(Plain-text document sources)
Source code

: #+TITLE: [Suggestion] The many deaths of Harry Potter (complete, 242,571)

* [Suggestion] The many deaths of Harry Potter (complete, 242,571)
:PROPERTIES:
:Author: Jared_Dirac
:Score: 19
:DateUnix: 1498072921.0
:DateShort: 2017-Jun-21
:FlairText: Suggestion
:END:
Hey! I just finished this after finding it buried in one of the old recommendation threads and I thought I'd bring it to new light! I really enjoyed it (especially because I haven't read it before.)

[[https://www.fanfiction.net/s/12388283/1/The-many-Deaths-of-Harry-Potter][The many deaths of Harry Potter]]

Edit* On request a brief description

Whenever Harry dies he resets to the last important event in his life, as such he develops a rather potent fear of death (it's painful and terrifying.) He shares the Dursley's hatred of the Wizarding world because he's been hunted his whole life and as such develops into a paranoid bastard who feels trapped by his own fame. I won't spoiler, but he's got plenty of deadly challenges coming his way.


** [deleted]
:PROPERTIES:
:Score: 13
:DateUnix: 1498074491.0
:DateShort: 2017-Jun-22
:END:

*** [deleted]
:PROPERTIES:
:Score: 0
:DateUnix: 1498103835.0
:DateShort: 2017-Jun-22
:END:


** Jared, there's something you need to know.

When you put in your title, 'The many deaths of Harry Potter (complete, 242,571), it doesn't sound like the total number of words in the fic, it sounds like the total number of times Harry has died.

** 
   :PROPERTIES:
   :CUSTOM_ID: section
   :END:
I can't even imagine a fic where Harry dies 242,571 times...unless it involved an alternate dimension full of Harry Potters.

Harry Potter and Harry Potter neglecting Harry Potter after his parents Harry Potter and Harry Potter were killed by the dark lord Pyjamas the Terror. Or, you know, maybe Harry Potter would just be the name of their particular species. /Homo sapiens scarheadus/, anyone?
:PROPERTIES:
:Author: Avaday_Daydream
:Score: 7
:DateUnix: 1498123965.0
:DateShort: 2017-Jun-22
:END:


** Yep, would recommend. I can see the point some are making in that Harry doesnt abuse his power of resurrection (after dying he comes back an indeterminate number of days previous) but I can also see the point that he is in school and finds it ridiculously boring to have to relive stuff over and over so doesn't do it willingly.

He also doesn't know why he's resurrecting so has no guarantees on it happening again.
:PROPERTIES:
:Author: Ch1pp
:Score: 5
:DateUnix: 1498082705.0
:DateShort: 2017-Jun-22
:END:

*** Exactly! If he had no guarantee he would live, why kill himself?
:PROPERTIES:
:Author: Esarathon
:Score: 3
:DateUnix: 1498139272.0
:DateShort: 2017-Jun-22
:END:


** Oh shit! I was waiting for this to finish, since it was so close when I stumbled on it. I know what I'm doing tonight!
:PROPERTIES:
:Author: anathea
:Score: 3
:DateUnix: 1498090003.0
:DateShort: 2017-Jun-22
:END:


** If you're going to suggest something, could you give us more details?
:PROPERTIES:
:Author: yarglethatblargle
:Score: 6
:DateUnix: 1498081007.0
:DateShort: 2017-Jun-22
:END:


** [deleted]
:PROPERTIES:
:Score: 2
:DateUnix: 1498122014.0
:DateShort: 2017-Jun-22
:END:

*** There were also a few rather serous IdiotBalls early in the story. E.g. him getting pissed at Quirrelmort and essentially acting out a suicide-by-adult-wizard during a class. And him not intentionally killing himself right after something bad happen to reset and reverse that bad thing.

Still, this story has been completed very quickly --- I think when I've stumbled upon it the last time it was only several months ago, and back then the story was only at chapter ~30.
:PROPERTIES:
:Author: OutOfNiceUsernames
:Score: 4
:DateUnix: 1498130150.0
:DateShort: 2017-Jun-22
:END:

Task to complete
Exactly as written, repeat each line from the beginning of the data above to the line containing "I can't even", inclusive.

Your response
Source code

: #+TITLE: [Suggestion] The many deaths of Harry Potter (complete, 242,571)

* [Suggestion] The many deaths of Harry Potter (complete, 242,571)
:PROPERTIES:
:Author: Jared_Dirac
:Score: 19
:DateUnix: 1498072921.0
:DateShort: 2017-Jun-21
:FlairText: Suggestion
:END:
Hey! I just finished this after finding it buried in one of the old recommendation threads and I thought I'd bring it to new light! I really enjoyed it (especially because I haven't read it before.)

[[https://www.fanfiction.net/s/12388283/1/The-many-Deaths-of-Harry-Potter][The many deaths of Harry Potter]]

Edit* On request a brief description

Whenever Harry dies he resets to the last important event in his life, as such he develops a rather potent fear of death (it's painful and terrifying.) He shares the Dursley's hatred of the Wizarding world because he's been hunted his whole life and as such develops into a paranoid bastard who feels trapped by his own fame. I won't spoiler, but he's got plenty of deadly challenges coming his way.


** [deleted]
:PROPERTIES:
:Score: 13
:DateUnix: 1498074491.0
:DateShort: 2017-Jun-22
:END:

*** [deleted]
:PROPERTIES:
:Score: 0
:DateUnix: 1498103835.0
:DateShort: 2017-Jun-22
:END:


** Jared, there's something you need to know.

When you put in your title, 'The many deaths of Harry Potter (complete, 242,571), it doesn't sound like the total number of words in the fic, it sounds like the total number of times Harry has died.

** 
   :PROPERTIES:
   :CUSTOM_ID: section
   :END:
I can't even imagine a fic where Harry dies 242,571 times...unless it involved an alternate dimension full of Harry Potters.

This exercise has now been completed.